ARTICLE →
+++

Congrats on a heck of a trip! And those pics are suuweeeet....


----------



## Charles Helm (Oct 22, 2004)

Nice work.


----------



## broadonrod (Feb 26, 2010)

HERE IS THE HARP00N SHOT YOU WANTED TO SEE GRANT!!! *GOOD LUCK* OUT THERE TOMARROW AND *GET TIGHT SUCKA*....CAPT. AHAB


----------



## broadonrod (Feb 26, 2010)

HERE ARE A FEW MORE PICS IM STILL GOING THROUGH THEM..


----------



## Unbound (Jul 12, 2004)

It looks to me that the harpoon worked, but maybe not the way it was supposed to. Not trying to be critical you know.


----------



## broadonrod (Feb 26, 2010)

Unbound said:


> It looks to me that the harpoon worked, but maybe not the way it was supposed to. Not trying to be critical you know.


The second fish pics are not the same fish I am darting in the first pic... That my friend was the perfect dart LOL... Through the bottom of the gills and then through her mind... Its just mind over matter once the dart goes through her mind it just doesn't matter anymore LOL... Capt. Ahab :cheers:  Remember the dart is made to flip when it is through its target with the cable being attached to the center of the dart pulls against what you see sticking out of the of the sword in the last pics head....


----------



## Mike Jennings (Oct 11, 2005)

Impressive Brett , but exactly what is Shane doing to that fish on the deck LOL gotta watch him close


----------



## broadonrod (Feb 26, 2010)

Mike Jennings said:


> Impressive Brett , but exactly what is Shane doing to that fish on the deck LOL gotta watch him close


I told him I wouldn't tell anyone but I didn't say I wouldn't post a picture !!!! LOL :slimer: Capt. Ahab


----------



## Unbound (Jul 12, 2004)

OK, I get it now. Nice shot!


----------



## Swells (Nov 27, 2007)

Unbound said:


> OK, I get it now. Nice shot!


Yeah I was expecting a "meat shot" too, Eric. Either these guys are really strong or really lucky, or both! Huh, learn something new every day ... thanks.


----------



## broadonrod (Feb 26, 2010)

Still loading pics ... Here is a pic of *Capt. Jeff and a big Sword.... *Capt. Ahab


----------



## Unbound (Jul 12, 2004)

Sammie, with the fish they get, I don't think luck is much of a factor.


----------



## jakers (Oct 29, 2004)

Awesome photos with the color. Many people never realize what a beautiful creature they really are. What an amazing job you guys did with all aspects of your incredible trip. Congrats..:cheers:


----------



## Disco Lady (Apr 7, 2011)

Y'all are having to much fun!:cheers::cheers:

DL :smile:


----------



## CoastalOutfitters (Aug 20, 2004)

Very nice


the new camera is a deff. winner


----------



## mstrelectricman (Jul 10, 2009)

Most awesome Dude...and great pics too.


----------



## Monkey Man (Oct 8, 2009)

Thanks Brett for giving Shayne the opportunity to prove himself, I always knew he had it i'n him. I know oneday you'll be as proud of your son as I am mine. Thanks again, Spencer


----------



## jamesl (Jun 13, 2010)

Those things are huge! Cool pics. I like to see one being cleaned and butchered.


----------



## broadonrod (Feb 26, 2010)

+++

GIVEN DATA →
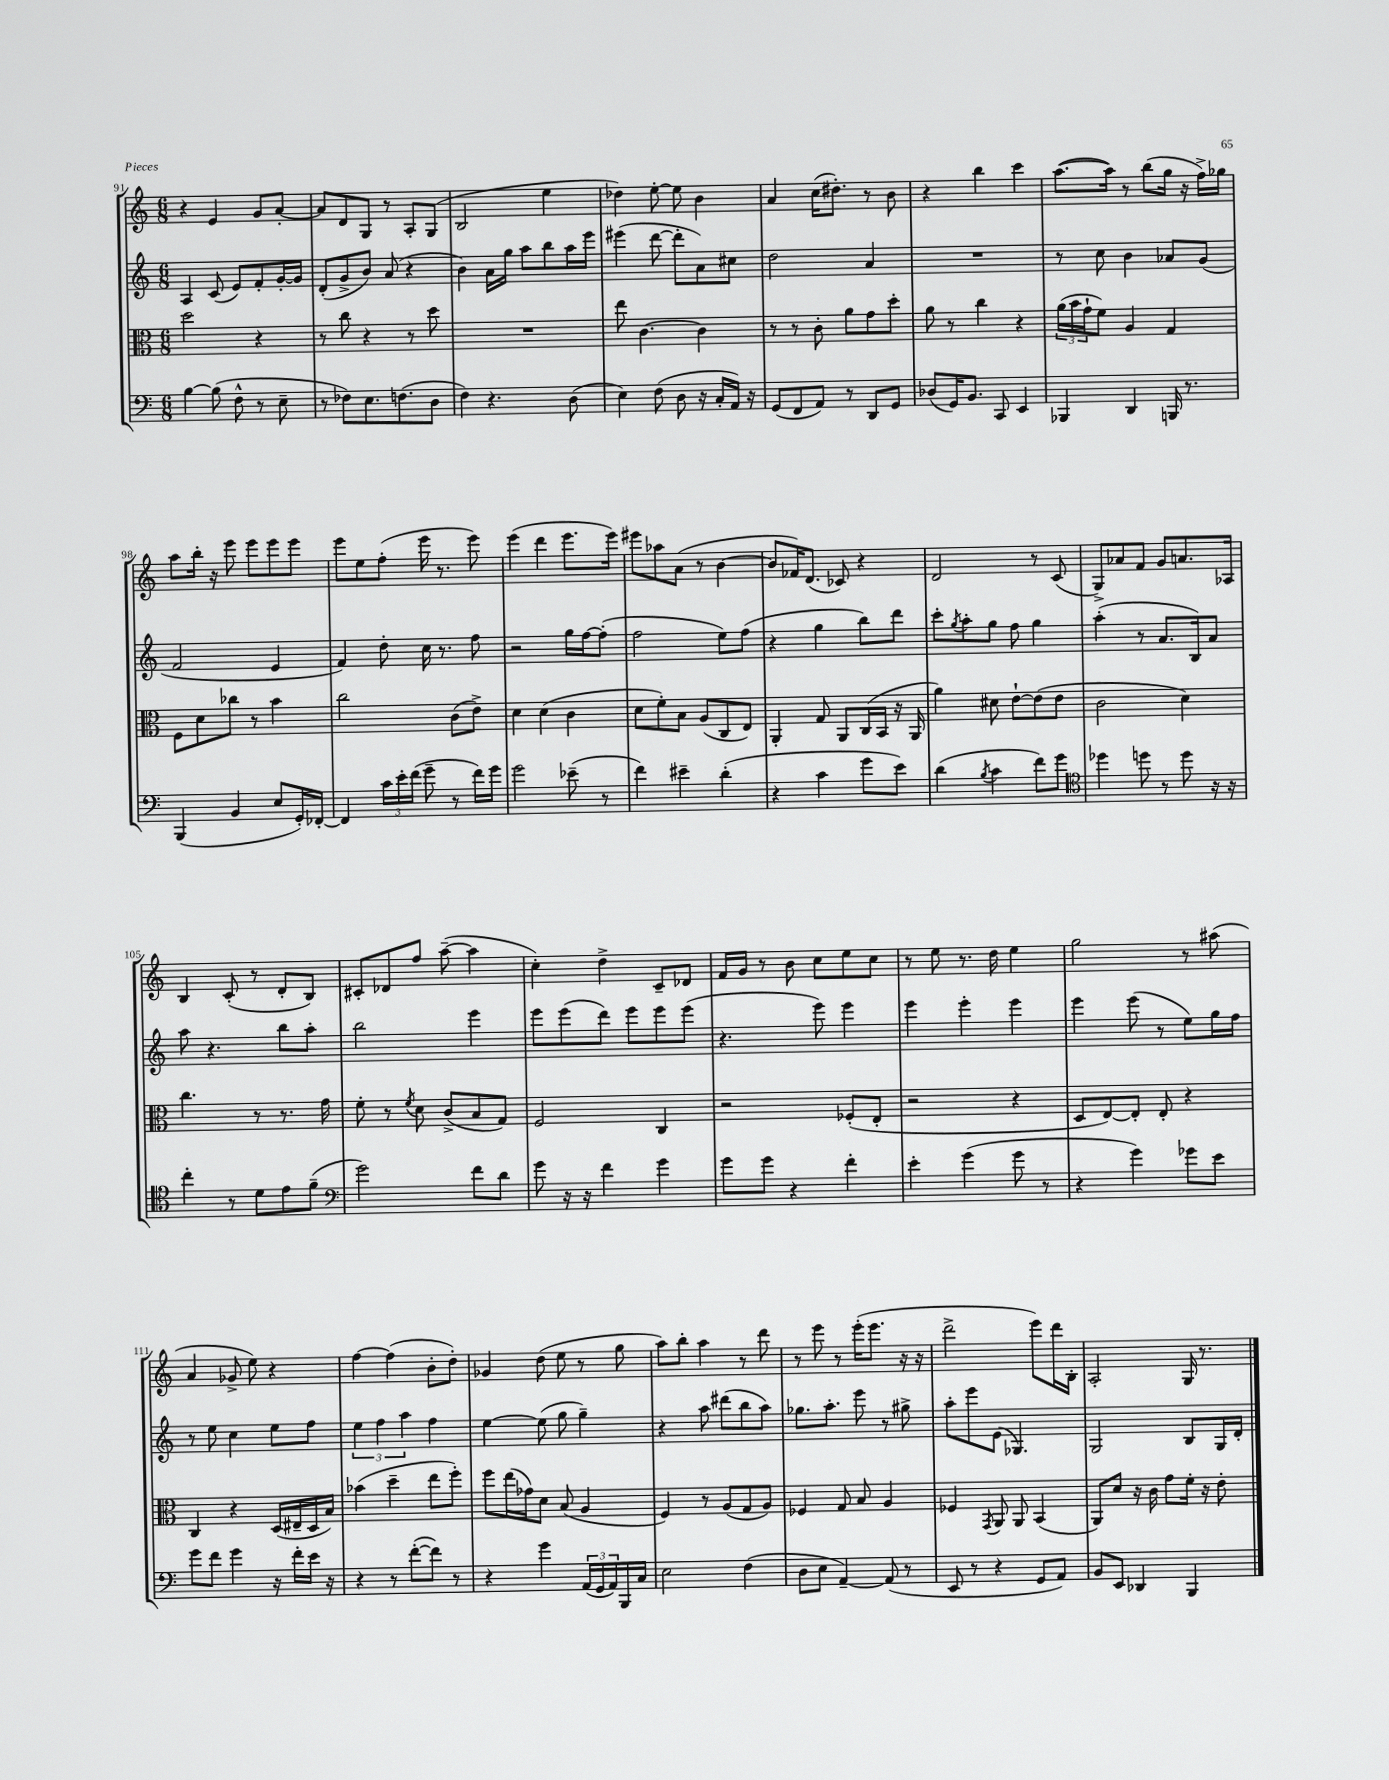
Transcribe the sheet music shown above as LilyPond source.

+++

TASK STATEMENT →
Copy the fishing thread word for word between "The second fish" and "last pics head....", inclusive. Rely only on the fishing thread, not on the listing.

SOLVED PROBLEM →
The second fish pics are not the same fish I am darting in the first pic... That my friend was the perfect dart LOL... Through the bottom of the gills and then through her mind... Its just mind over matter once the dart goes through her mind it just doesn't matter anymore LOL... Capt. Ahab :cheers:  Remember the dart is made to flip when it is through its target with the cable being attached to the center of the dart pulls against what you see sticking out of the of the sword in the last pics head....